After a less than restful holiday recess, the first week of January is setting up to be a blockbuster of epic proportions up on Capitol Hill. In addition to an important Senate runoff election that could swing the power of government in this country, lawmakers are also facing a battle within their ranks when it comes time to certify the results of the 2020 presidential election. All of this is happening amidst the backdrop of a global pandemic that has reached record levels of new cases, hospitalizations, and deaths.
Here is what is on tap this week.Read More »
The first meeting of Congress for the new term will kick off what is sure to be a tumultuous week in Washington, DC. The lines are being drawn between not only Democrats and Republicans, but also within the Republican ranks as some lawmakers continue to affirm their loyalty to President Donald Trump and others try to distance themselves from the controversy surrounding his waning days in office.
Tuesday, January 5: While the balance of power in the House is clear at this point, the Senate still hangs in the balance. This will all change on Tuesday when voters head to the polls to elect not just one, but two senators in the state of Georgia. A pair of special runoff elections will determine if the Republicans keep control of the Senate or if the Democrats can effectively call the shots with the tie-breaking vote going to Vice President-elect Kamala Harris.
The Republicans are running two incumbents in Kelly Loeffler and David Perdue. Should either or both of these win, the Republicans will keep control of the Senate. However, if the Democratic challengers, Rev. Raphael Warnock and Jon Ossoff, sweep the votes, then there will be a 50-50 split in the chamber with ties going over to Harris to decide.
In other words, the importance of this election cannot be overstated.
Recent polling shows that both of the races are in a statistical dead heat. Early voting has been open for weeks, with over three million votes already cast. Of that number, roughly one-third are from absentee ballots with the remaining two-thirds coming from in-person voting. While Democrats are touting the record-breaking early voting totals as a reason to be optimistic, Republicans are expressing confidence that their base will get out and vote in droves on election day.
After being exposed to a staffer who tested positive for COVID-19, Perdue was forced to step off of the campaign trail and quarantine during the last days of his final push for votes. While Perdue was isolating, Loeffler appeared with South Dakota Governor Kristi Noem at an event in McDonough.

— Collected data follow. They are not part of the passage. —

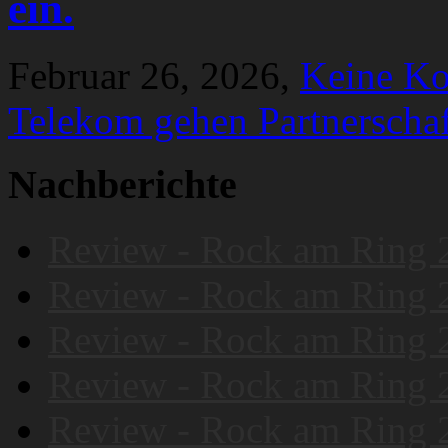
ein.
Februar 26, 2026,
Keine K
Telekom gehen Partnerschaf
Nachberichte
Review - Rock am Ring 
Review - Rock am Ring 
Review - Rock am Ring 
Review - Rock am Ring 
Review - Rock am Ring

Meanwhile, Harris was the main event at a joint rally with Warnock and Ossoff in Savannah.
It should be noted that just like the last presidential election, it is likely that nobody will know the winner of the special runoff by the end of the day. Americans should be prepared for this process to play out over the next few days.

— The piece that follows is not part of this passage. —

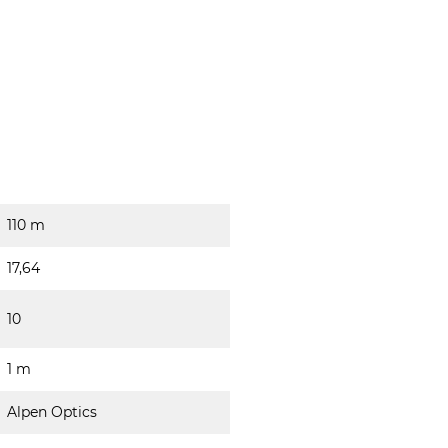
110 m
17,64
10
1 m
Alpen Optics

Wednesday, January 6: As the country wakes up hoping to learn more about the results of the Georgia Senate races, there will be another battle brewing on Capitol Hill. January 6 is the day that Congress is scheduled to officially count the votes in the Electoral College. While this event is normally just a procedural process, it is sure to be anything but standard procedure this year.
At least one dozen Republican senators have already said that they are going to vote against counting the votes for President-elect Joe Biden. This group is on record saying that they are calling on an emergency audit of the election results due to alleged instances of voter fraud. Although no courts have upheld the Trump administration’s claims of this voter irregularity, these dozen senators are calling on a commission to investigate further.
The senators who have gone on record saying that they will challenge the results of the Electoral College include:
- Ted Cruz – Texas
- Mike Braun – Indiana
- Marsha Blackburn – Tennessee
- Steve Daines – Montana
- Ron Johnson – Wisconsin
- John Kennedy – Louisiana
- James Lankford – Oklahoma
- Bill Hagerty – Tennessee
- Cynthia Lummis – Wyoming
- Roger Marshall – Kansas
- Tommy Tuberville – Alabama
- Josh Hawley – Missouri
Although the vocal members opposing the counting of the votes are stealing the headlines, there is also significant opposition to this movement within the party. Utah Sen. Mitt Romney called the decision by his colleagues an “egregious ploy.” Other notable GOP senators who have come out against the move include Lisa Murkowski of Alaska and Pat Toomey of Pennsylvania.
Thursday, January 7: While nothing is out of the realm of possibility at this point, it is expected that the debate surrounding the certification of the presidential election results may last well into Thursday. The Senate and the House are each required to debate for two hours before holding a vote for every state result that is called into question. While this procedure will undoubtedly cause even more friction within the ranks, it will not have an effect on the overall outcome of the election.
Biden is set to be sworn into office on January 20.